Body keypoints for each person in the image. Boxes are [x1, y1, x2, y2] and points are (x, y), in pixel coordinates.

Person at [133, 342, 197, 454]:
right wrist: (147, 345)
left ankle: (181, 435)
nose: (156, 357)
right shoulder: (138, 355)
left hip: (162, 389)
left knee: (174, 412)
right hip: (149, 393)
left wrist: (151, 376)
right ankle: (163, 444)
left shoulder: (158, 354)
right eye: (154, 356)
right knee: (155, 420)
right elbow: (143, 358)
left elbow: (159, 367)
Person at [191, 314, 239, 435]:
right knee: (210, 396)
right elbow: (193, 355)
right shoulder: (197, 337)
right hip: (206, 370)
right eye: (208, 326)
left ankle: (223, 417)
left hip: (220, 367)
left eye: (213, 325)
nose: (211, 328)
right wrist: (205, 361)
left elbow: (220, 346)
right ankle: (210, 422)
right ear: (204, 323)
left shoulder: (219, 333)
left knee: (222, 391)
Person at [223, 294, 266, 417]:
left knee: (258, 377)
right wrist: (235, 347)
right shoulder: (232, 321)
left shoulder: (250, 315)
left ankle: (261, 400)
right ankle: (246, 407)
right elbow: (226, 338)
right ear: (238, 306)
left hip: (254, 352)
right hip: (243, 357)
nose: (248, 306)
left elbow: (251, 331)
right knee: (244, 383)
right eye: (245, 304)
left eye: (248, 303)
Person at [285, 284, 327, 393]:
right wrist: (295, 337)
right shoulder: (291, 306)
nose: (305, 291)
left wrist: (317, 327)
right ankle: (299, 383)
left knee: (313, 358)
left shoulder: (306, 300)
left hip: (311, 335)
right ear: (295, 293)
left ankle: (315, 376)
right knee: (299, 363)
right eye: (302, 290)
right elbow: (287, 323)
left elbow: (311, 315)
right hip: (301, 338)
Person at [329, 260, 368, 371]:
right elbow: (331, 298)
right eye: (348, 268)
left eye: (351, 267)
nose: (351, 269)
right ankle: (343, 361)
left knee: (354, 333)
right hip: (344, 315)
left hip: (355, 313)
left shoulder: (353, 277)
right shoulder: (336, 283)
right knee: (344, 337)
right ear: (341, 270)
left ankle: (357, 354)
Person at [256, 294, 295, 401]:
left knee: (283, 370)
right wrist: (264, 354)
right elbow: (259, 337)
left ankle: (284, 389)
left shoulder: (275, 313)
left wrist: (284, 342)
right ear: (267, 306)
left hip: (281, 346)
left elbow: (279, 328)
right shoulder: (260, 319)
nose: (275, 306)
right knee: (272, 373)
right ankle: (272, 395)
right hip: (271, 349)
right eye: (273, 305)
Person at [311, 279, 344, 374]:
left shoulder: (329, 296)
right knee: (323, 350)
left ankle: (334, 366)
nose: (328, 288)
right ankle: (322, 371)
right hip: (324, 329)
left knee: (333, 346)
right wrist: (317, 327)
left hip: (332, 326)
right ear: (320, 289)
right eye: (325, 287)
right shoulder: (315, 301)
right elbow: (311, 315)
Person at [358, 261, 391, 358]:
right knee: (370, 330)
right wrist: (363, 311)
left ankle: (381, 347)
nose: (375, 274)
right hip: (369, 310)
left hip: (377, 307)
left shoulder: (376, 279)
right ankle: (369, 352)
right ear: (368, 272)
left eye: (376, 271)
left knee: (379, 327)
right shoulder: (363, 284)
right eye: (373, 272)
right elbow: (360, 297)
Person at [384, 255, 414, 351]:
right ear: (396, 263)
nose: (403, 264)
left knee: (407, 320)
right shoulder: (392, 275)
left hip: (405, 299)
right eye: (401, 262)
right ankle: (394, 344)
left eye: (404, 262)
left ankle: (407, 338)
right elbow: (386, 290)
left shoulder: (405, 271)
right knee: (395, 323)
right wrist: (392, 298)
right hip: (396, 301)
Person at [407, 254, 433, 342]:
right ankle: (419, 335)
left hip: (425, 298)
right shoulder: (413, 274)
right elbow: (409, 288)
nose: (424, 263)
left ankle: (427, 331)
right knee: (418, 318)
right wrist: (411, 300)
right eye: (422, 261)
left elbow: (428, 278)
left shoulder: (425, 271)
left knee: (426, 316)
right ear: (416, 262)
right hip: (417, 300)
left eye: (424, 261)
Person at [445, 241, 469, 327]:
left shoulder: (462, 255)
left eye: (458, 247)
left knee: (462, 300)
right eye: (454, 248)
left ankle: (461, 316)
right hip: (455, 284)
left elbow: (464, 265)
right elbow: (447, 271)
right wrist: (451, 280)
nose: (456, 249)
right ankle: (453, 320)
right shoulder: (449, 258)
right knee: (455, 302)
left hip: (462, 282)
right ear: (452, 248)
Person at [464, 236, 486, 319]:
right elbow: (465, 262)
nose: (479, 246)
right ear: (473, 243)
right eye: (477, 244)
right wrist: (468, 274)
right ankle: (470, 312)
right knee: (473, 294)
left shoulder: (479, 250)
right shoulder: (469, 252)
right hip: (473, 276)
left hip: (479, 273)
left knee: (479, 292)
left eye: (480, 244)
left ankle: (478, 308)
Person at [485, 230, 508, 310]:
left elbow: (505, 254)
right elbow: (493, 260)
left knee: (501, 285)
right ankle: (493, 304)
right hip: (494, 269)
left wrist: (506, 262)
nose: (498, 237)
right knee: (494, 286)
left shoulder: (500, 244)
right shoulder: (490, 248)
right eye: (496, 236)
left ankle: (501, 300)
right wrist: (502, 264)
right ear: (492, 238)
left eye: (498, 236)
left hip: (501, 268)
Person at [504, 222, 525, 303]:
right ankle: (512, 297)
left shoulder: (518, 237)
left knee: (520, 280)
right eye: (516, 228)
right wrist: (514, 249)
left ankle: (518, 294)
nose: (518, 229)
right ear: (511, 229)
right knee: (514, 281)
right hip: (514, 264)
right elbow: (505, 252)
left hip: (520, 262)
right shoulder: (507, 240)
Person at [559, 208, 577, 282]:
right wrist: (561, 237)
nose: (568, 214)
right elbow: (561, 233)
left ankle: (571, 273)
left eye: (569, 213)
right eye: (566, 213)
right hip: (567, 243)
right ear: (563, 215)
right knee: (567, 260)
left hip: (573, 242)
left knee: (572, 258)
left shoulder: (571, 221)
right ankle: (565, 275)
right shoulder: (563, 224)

※

Exercise aim
Please output every line shown above exactly.

Answer box
Body keypoints for each person in the image. Boxes are [x1, y1, x2, y2] and points are (x, y), in pixel coordinates.

Person at [133, 342, 197, 454]:
right wrist: (147, 345)
left ankle: (181, 435)
nose: (156, 357)
right shoulder: (138, 355)
left hip: (162, 389)
left knee: (174, 412)
right hip: (149, 393)
left wrist: (151, 376)
right ankle: (163, 444)
left shoulder: (158, 354)
right eye: (154, 356)
right knee: (155, 420)
right elbow: (143, 358)
left elbow: (159, 367)
Person at [191, 314, 239, 435]:
right knee: (210, 396)
right elbow: (193, 355)
right shoulder: (197, 337)
right hip: (206, 370)
right eye: (208, 326)
left ankle: (223, 417)
left hip: (220, 367)
left eye: (213, 325)
nose: (211, 328)
right wrist: (205, 361)
left elbow: (220, 346)
right ankle: (210, 422)
right ear: (204, 323)
left shoulder: (219, 333)
left knee: (222, 391)
Person at [223, 294, 266, 417]:
left knee: (258, 377)
right wrist: (235, 347)
right shoulder: (232, 321)
left shoulder: (250, 315)
left ankle: (261, 400)
right ankle: (246, 407)
right elbow: (226, 338)
right ear: (238, 306)
left hip: (254, 352)
right hip: (243, 357)
nose: (248, 306)
left elbow: (251, 331)
right knee: (244, 383)
right eye: (245, 304)
left eye: (248, 303)
Person at [285, 284, 327, 393]:
right wrist: (295, 337)
right shoulder: (291, 306)
nose: (305, 291)
left wrist: (317, 327)
right ankle: (299, 383)
left knee: (313, 358)
left shoulder: (306, 300)
left hip: (311, 335)
right ear: (295, 293)
left ankle: (315, 376)
right knee: (299, 363)
right eye: (302, 290)
right elbow: (287, 323)
left elbow: (311, 315)
right hip: (301, 338)
Person at [329, 260, 368, 371]:
right elbow: (331, 298)
right eye: (348, 268)
left eye: (351, 267)
nose: (351, 269)
right ankle: (343, 361)
left knee: (354, 333)
right hip: (344, 315)
left hip: (355, 313)
left shoulder: (353, 277)
right shoulder: (336, 283)
right knee: (344, 337)
right ear: (341, 270)
left ankle: (357, 354)
Person at [256, 294, 295, 401]:
left knee: (283, 370)
right wrist: (264, 354)
right elbow: (259, 337)
left ankle: (284, 389)
left shoulder: (275, 313)
left wrist: (284, 342)
right ear: (267, 306)
left hip: (281, 346)
left elbow: (279, 328)
right shoulder: (260, 319)
nose: (275, 306)
right knee: (272, 373)
right ankle: (272, 395)
right hip: (271, 349)
right eye: (273, 305)
Person at [311, 279, 344, 374]:
left shoulder: (329, 296)
right knee: (323, 350)
left ankle: (334, 366)
nose: (328, 288)
right ankle: (322, 371)
right hip: (324, 329)
left knee: (333, 346)
right wrist: (317, 327)
left hip: (332, 326)
right ear: (320, 289)
right eye: (325, 287)
right shoulder: (315, 301)
right elbow: (311, 315)
Person at [358, 261, 391, 358]:
right knee: (370, 330)
right wrist: (363, 311)
left ankle: (381, 347)
nose: (375, 274)
right hip: (369, 310)
left hip: (377, 307)
left shoulder: (376, 279)
right ankle: (369, 352)
right ear: (368, 272)
left eye: (376, 271)
left knee: (379, 327)
right shoulder: (363, 284)
right eye: (373, 272)
right elbow: (360, 297)
Person at [384, 255, 414, 351]:
right ear: (396, 263)
nose: (403, 264)
left knee: (407, 320)
right shoulder: (392, 275)
left hip: (405, 299)
right eye: (401, 262)
right ankle: (394, 344)
left eye: (404, 262)
left ankle: (407, 338)
right elbow: (386, 290)
left shoulder: (405, 271)
right knee: (395, 323)
right wrist: (392, 298)
right hip: (396, 301)
Person at [407, 254, 433, 342]:
right ankle: (419, 335)
left hip: (425, 298)
right shoulder: (413, 274)
right elbow: (409, 288)
nose: (424, 263)
left ankle: (427, 331)
right knee: (418, 318)
right wrist: (411, 300)
right eye: (422, 261)
left elbow: (428, 278)
left shoulder: (425, 271)
left knee: (426, 316)
right ear: (416, 262)
right hip: (417, 300)
left eye: (424, 261)
Person at [445, 241, 469, 327]:
left shoulder: (462, 255)
left eye: (458, 247)
left knee: (462, 300)
right eye: (454, 248)
left ankle: (461, 316)
right hip: (455, 284)
left elbow: (464, 265)
right elbow: (447, 271)
right wrist: (451, 280)
nose: (456, 249)
right ankle: (453, 320)
right shoulder: (449, 258)
right knee: (455, 302)
left hip: (462, 282)
right ear: (452, 248)
Person at [464, 236, 486, 319]:
right elbow: (465, 262)
nose: (479, 246)
right ear: (473, 243)
right eye: (477, 244)
right wrist: (468, 274)
right ankle: (470, 312)
right knee: (473, 294)
left shoulder: (479, 250)
right shoulder: (469, 252)
right hip: (473, 276)
left hip: (479, 273)
left knee: (479, 292)
left eye: (480, 244)
left ankle: (478, 308)
Person at [485, 230, 508, 310]:
left elbow: (505, 254)
right elbow: (493, 260)
left knee: (501, 285)
right ankle: (493, 304)
right hip: (494, 269)
left wrist: (506, 262)
nose: (498, 237)
right knee: (494, 286)
left shoulder: (500, 244)
right shoulder: (490, 248)
right eye: (496, 236)
left ankle: (501, 300)
right wrist: (502, 264)
right ear: (492, 238)
left eye: (498, 236)
left hip: (501, 268)
Person at [504, 222, 525, 303]:
right ankle: (512, 297)
left shoulder: (518, 237)
left knee: (520, 280)
right eye: (516, 228)
right wrist: (514, 249)
left ankle: (518, 294)
nose: (518, 229)
right ear: (511, 229)
right knee: (514, 281)
right hip: (514, 264)
right elbow: (505, 252)
left hip: (520, 262)
right shoulder: (507, 240)
Person at [559, 208, 577, 282]:
right wrist: (561, 237)
nose: (568, 214)
right elbow: (561, 233)
left ankle: (571, 273)
left eye: (569, 213)
right eye: (566, 213)
right hip: (567, 243)
right ear: (563, 215)
right knee: (567, 260)
left hip: (573, 242)
left knee: (572, 258)
left shoulder: (571, 221)
right ankle: (565, 275)
right shoulder: (563, 224)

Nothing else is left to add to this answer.